D. C. Pandey Solutions for Chapter: Calorimetry and Heat Transfer, Exercise 3: Exercises

A copper cube of mass $200 \mathrm{g}$ slides down a rough inclined plane of inclination $37°$ at a constant speed. Assuming that the loss in mechanical energy goes into the copper block as thermal energy, find the increase in temperature of the block as it slides down through $60 \mathrm{cm}$. Specific heat capacity of copper is equal to $420 \mathrm{J} {\mathrm{kg}}^{-1} {\mathrm{K}}^{-1}$. (Take $\mathrm{g}=10 \mathrm{m} {\mathrm{s}}^{-2}$)

An electric heater is placed inside a room of total wall area $137 {\mathrm{m}}^2$ to maintain the temperature inside at $20 °\mathrm{C}$. The outside temperature is $-10 °\mathrm{C}$. The walls are made of three composite materials.

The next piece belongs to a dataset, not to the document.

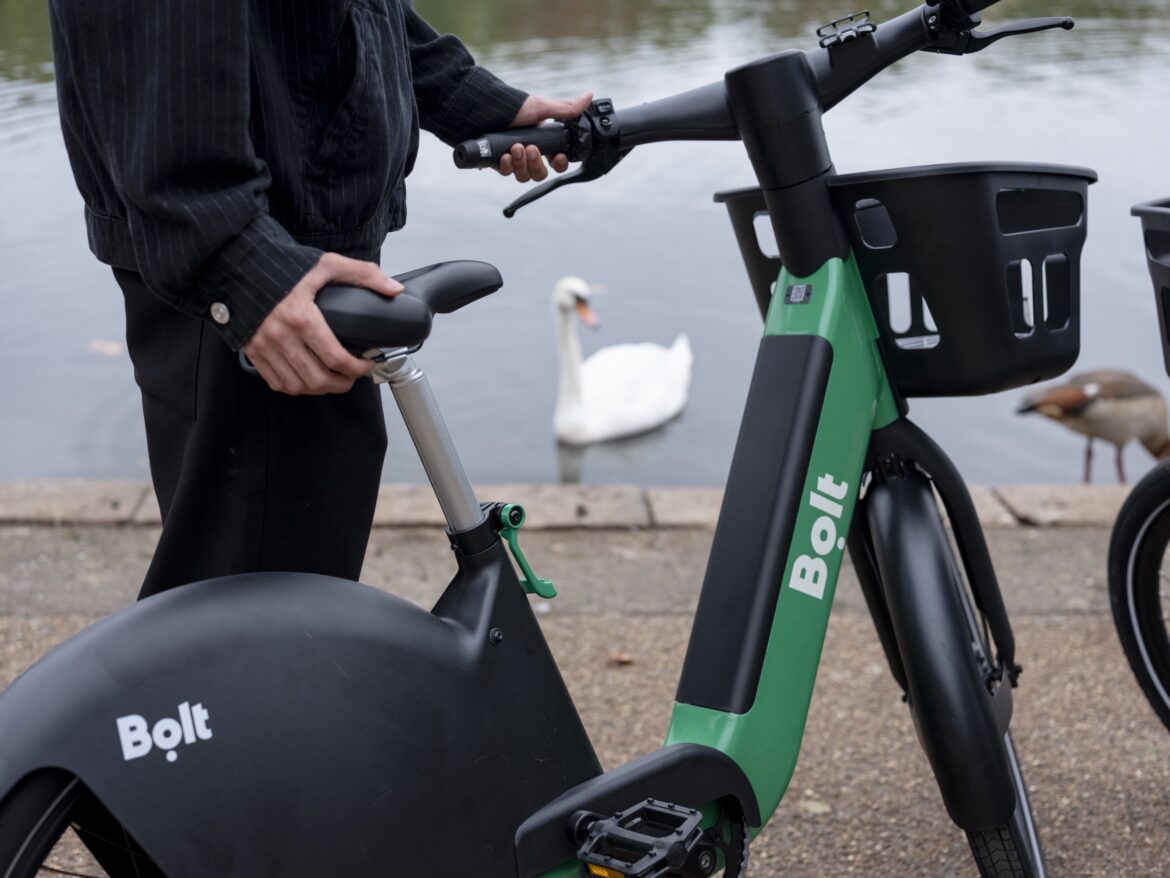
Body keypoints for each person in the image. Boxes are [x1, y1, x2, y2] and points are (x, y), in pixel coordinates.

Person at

The innermost layer is made of wood of thickness $2.5 \mathrm{cm}$, the middle layer is of cement of thickness $1 \mathrm{cm}$ and the exterior layer is of brick of thickness $2.5 \mathrm{cm}$. Find the power of electric heater, assuming that there are no heat losses through the floor and the ceiling. The thermal conductivities of wood, cement and brick are $0.125 \mathrm{W} {\mathrm{m}}^{-1} °{\mathrm{C}}^{-1}, 1.5 \mathrm{W} {\mathrm{m}}^{-1} °{\mathrm{C}}^{-1}$ and $1.0 \mathrm{W} {\mathrm{m}}^{-1} °{\mathrm{C}}^{-1}$, respectively.

A $2 \mathrm{m}$ long wire of resistance $4 \mathrm{\Omega }$ and diameter $0.64 \mathrm{mm}$ is coated with plastic insulation of thickness $0.06 \mathrm{mm}$. A current of $5 \mathrm{A}$ flows through the wire. Find the temperature difference across the insulation in the steady-state. Thermal conductivity of plastic is $0.16\times {10}^{-2} \mathrm{cal} {\mathrm{s}}^{-1} {\mathrm{cm}}^{-1} °{\mathrm{C}}^{-1}$.

Two chunks of metal with heat capacities $C_1$and $C_2$ are interconnected by a rod of length $l$ and cross-sectional area $A$ and fairly low conductivity $k$. The whole system is thermally insulated from the environment. At a moment $t=0$, the temperature difference between the two chunks of metal equals $(\mathrm{\Delta }T{)}_0$. Assuming the heat capacity of the rod to be negligible, find the temperature difference between the chunks as a function of time.

A rod of length $l$ with thermally insulated lateral surface, consists of a material whose heat conductivity coefficient varies with temperature as $k=\frac{a}{T}$, where $a$ is a constant. The ends of the rod are kept at temperatures $T_1$ and $T_2$. Find the function $T\left(x\right)$, where $x$ is the distance from the end whose temperature is $T_1$.

One end of a uniform brass rod $20 \mathrm{cm}$ long and $10 {\mathrm{cm}}^2$ cross-sectional area, is kept at $100 °\mathrm{C}$. The other end is in perfect thermal contact with another rod of identical cross-section and length $10 \mathrm{cm}$. The free end of this rod is kept in melting ice and when the steady-state has been reached, it is found that $360 \mathrm{g}$ of ice melts per hour. Calculate the thermal conductivity of the rod, given that the thermal conductivity of brass is $0.25 \mathrm{cal} {\mathrm{s}}^{-1} {\mathrm{cm}}^{-1} °{\mathrm{C}}^{-1}$and $L=80 \mathrm{cal} {\mathrm{g}}^{-1}$.

Heat flows radially outward through a spherical shell of outside radius $R_2$ and inner radius $R_1$ The temperature of the inner surface of the shell is ${\mathrm{\theta }}_1$ and that of outer is ${\mathrm{\theta }}_2$. At what radial distance from the centre of the shell, the temperature is just half-way between ${\mathrm{\theta }}_1$ and ${\mathrm{\theta }}_2$?

A layer of ice of thickness $y$ is on the surface of a lake. The air is at a constant temperature $-\mathrm{\theta } °\mathrm{C}$ and the ice water interface is at $0 °\mathrm{C}$. Show that the rate at which the thickness increases is given by

$\frac{\mathrm{d}y}{\mathrm{d}t}=\frac{K\mathrm{\theta }}{L\rho y}$

where, $K$ is the thermal conductivity of the ice, $L$ is the latent heat of fusion and $\rho$ is the density of ice.